Exercise prompt> Where the material below has a line containing "The laptop at <382", start repeating exactly, and keep going through the line containing "What was the kubek/pomarańczowy", with no other lines.

[Extracted material — start]

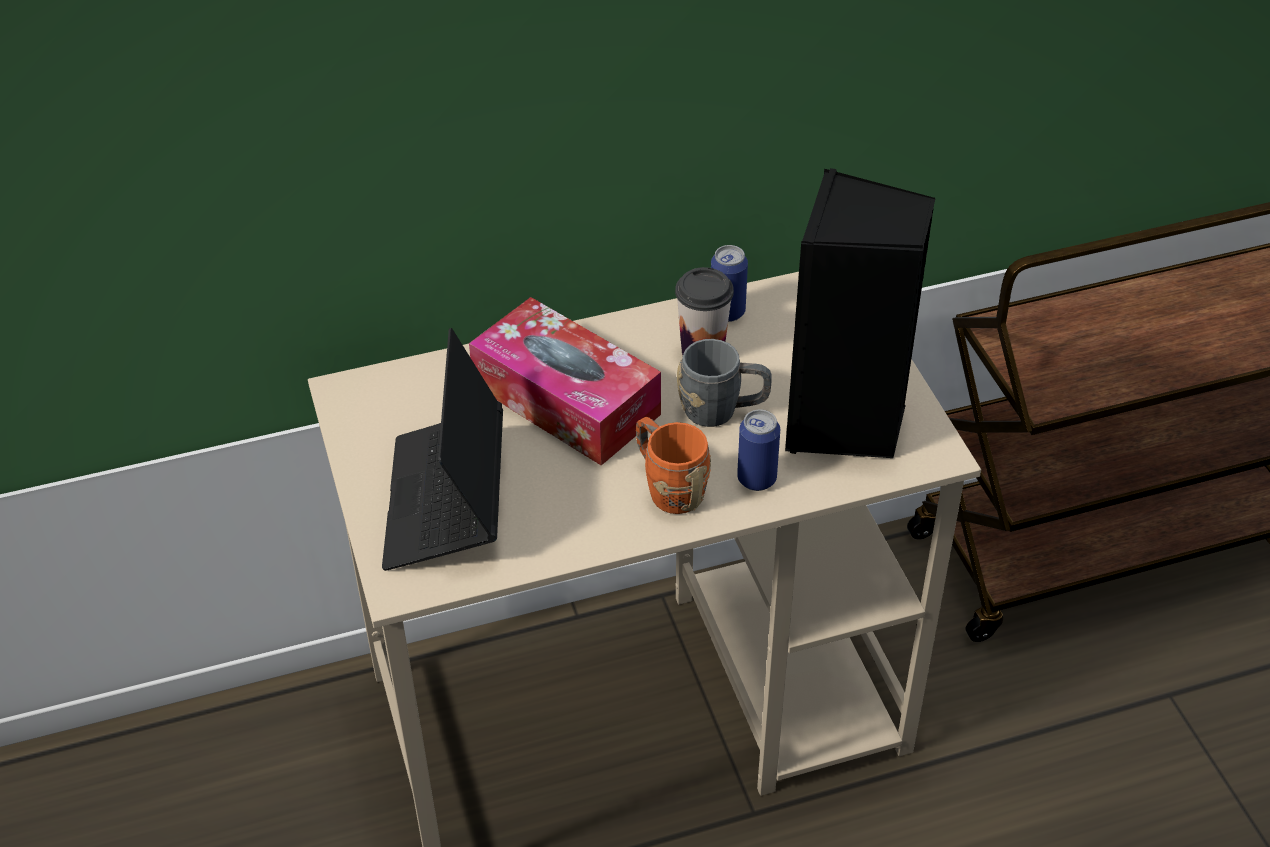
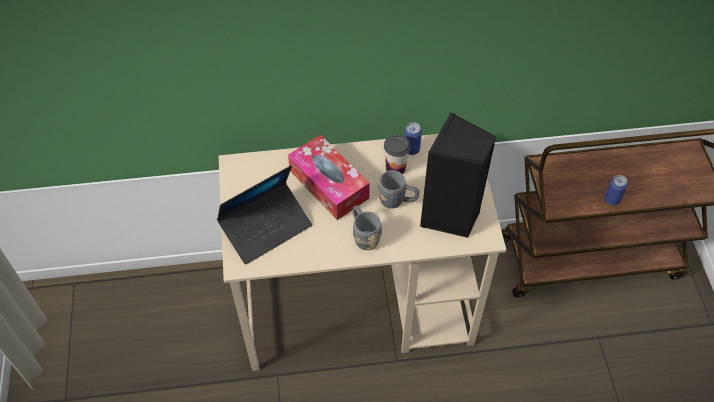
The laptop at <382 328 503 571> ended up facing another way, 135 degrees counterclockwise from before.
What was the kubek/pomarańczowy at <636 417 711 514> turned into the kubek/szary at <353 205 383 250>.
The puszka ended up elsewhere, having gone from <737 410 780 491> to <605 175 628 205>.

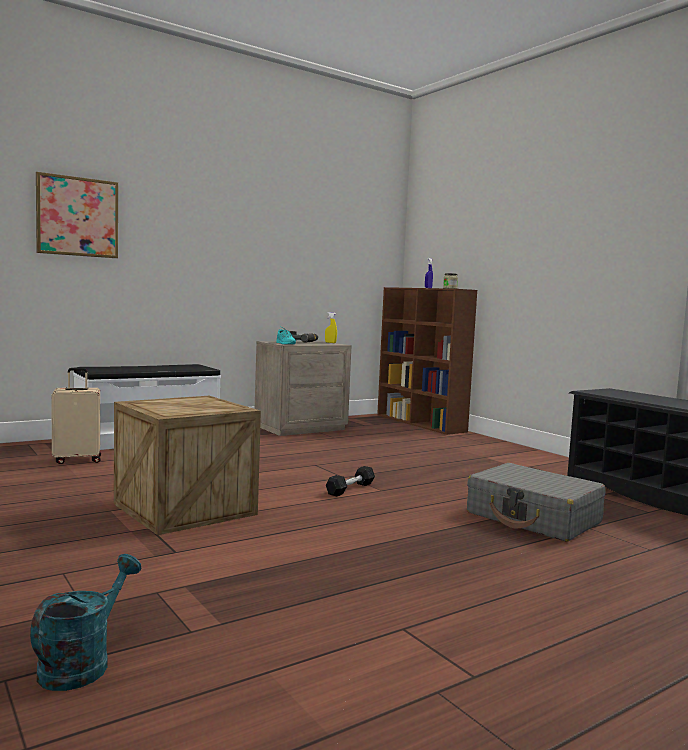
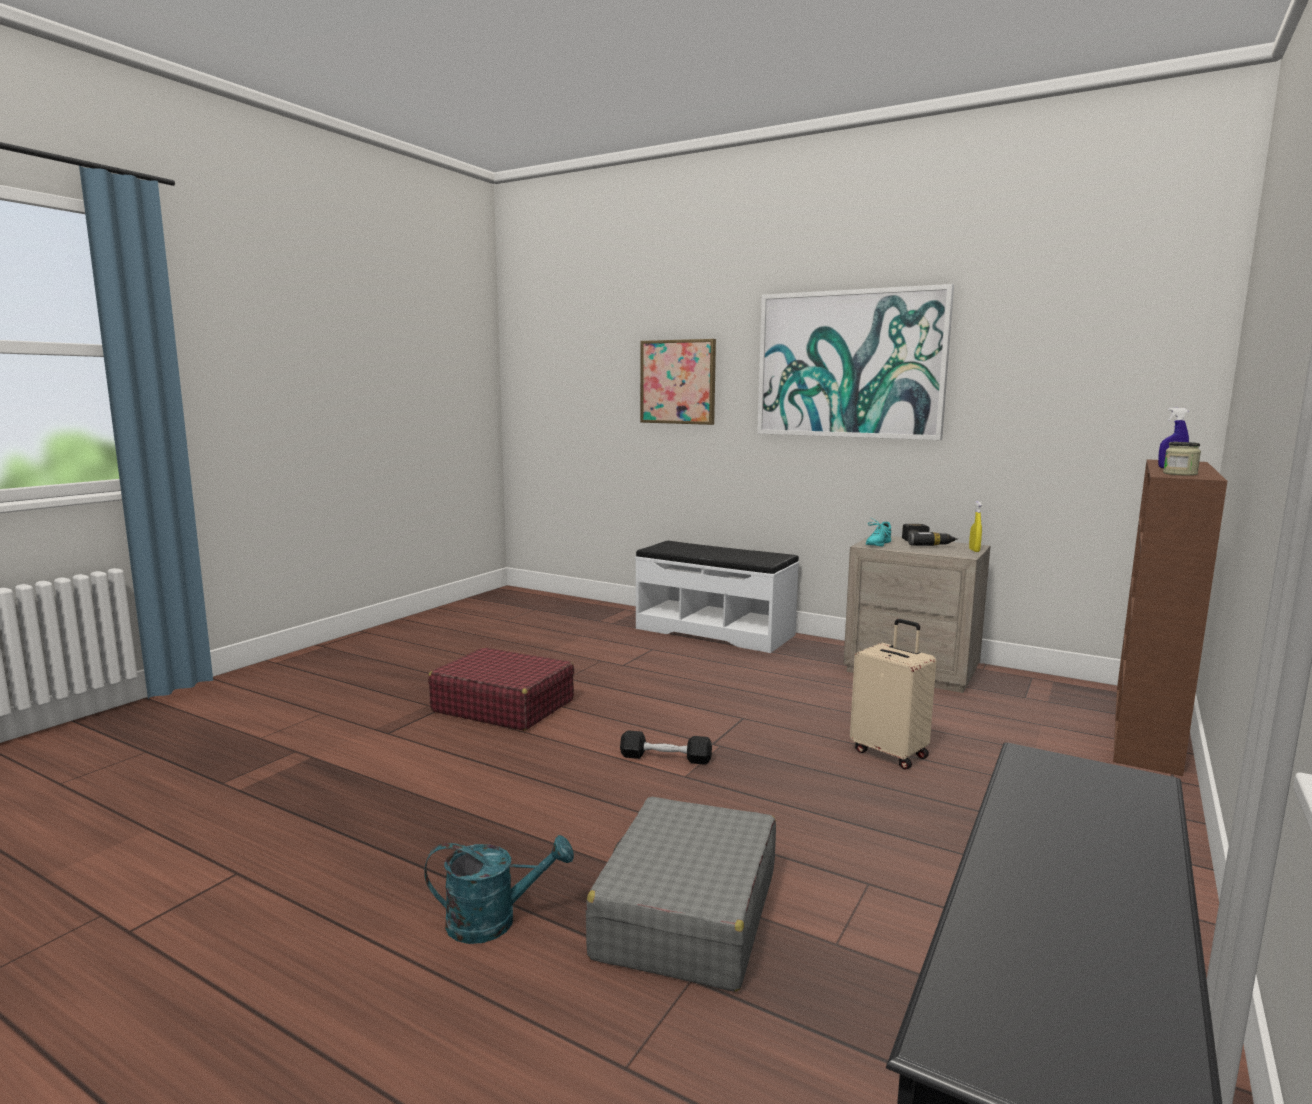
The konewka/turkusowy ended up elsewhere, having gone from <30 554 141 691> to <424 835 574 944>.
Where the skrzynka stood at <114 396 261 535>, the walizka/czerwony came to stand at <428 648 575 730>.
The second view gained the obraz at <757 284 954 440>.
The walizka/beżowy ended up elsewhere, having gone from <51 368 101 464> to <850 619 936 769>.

[Extracted material — finish]
[Extracted material — start]

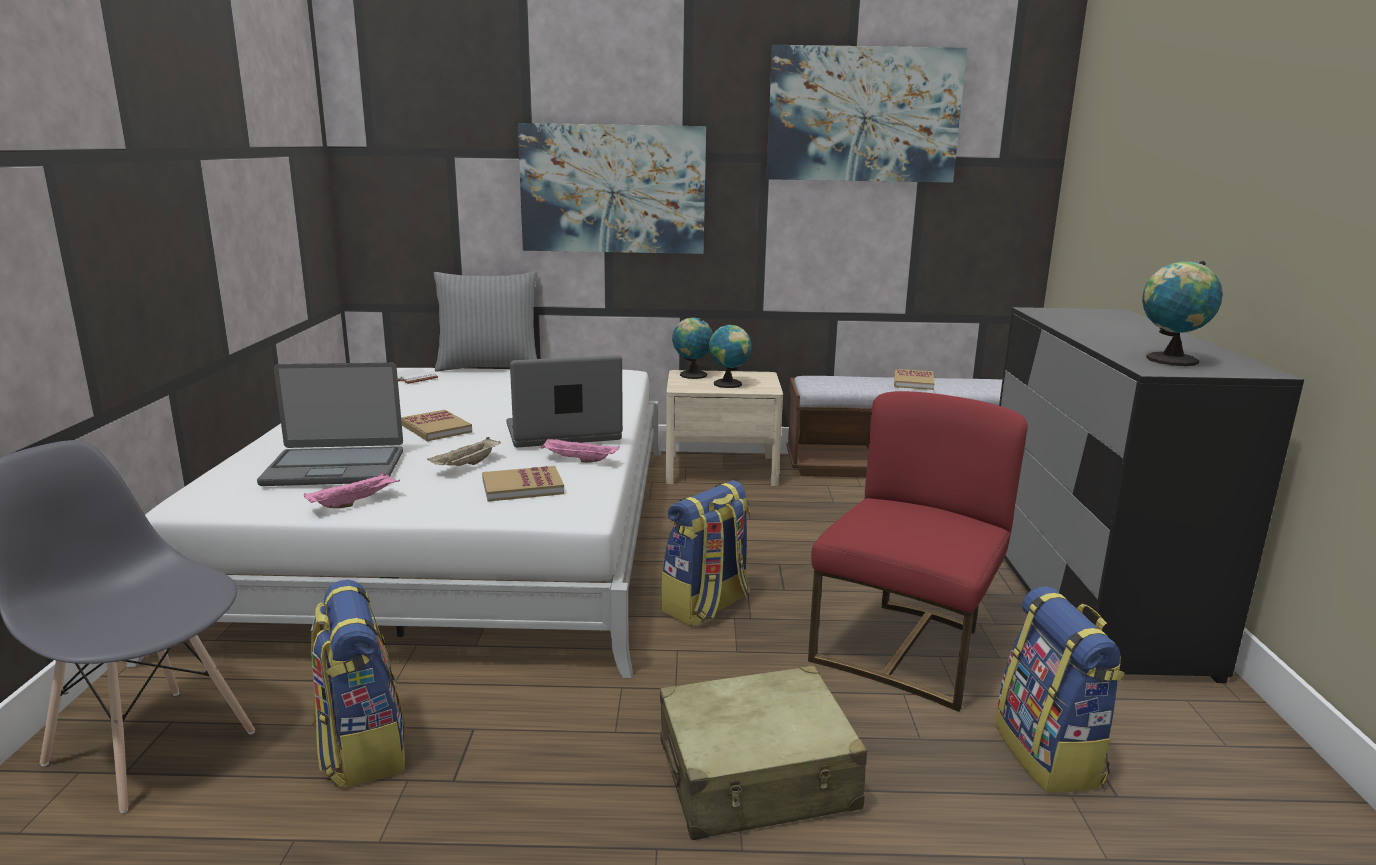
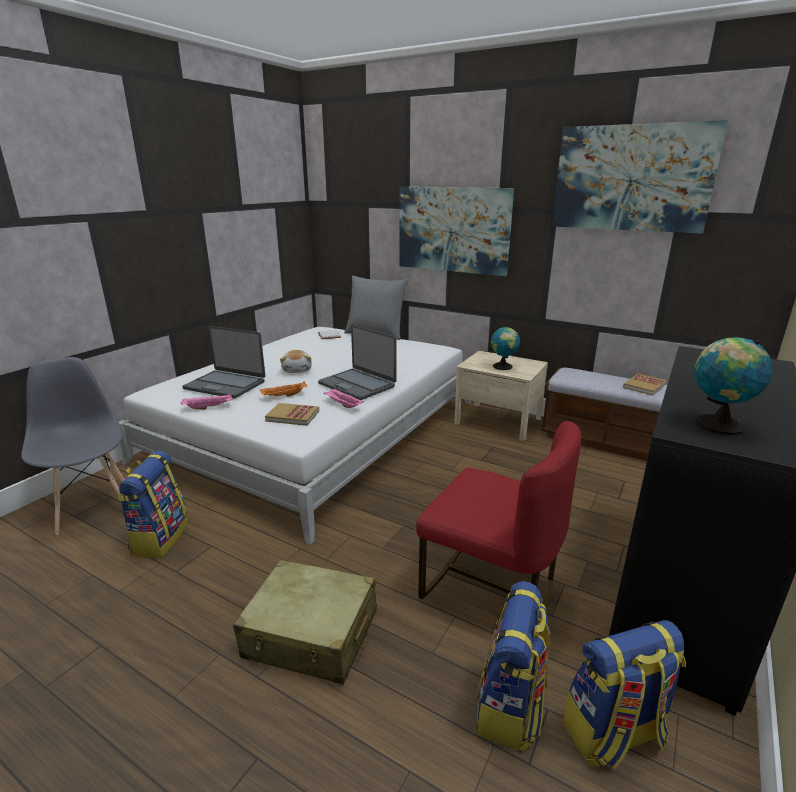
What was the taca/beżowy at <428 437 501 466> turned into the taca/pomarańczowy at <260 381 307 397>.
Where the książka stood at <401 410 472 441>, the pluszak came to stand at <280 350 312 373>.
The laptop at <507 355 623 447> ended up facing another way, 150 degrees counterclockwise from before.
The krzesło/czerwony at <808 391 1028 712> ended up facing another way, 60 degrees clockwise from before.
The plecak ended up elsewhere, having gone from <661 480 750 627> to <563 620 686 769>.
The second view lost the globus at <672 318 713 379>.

[Extracted material — finish]

Result>
The laptop at <382 328 503 571> ended up facing another way, 135 degrees counterclockwise from before.
What was the kubek/pomarańczowy at <636 417 711 514> turned into the kubek/szary at <353 205 383 250>.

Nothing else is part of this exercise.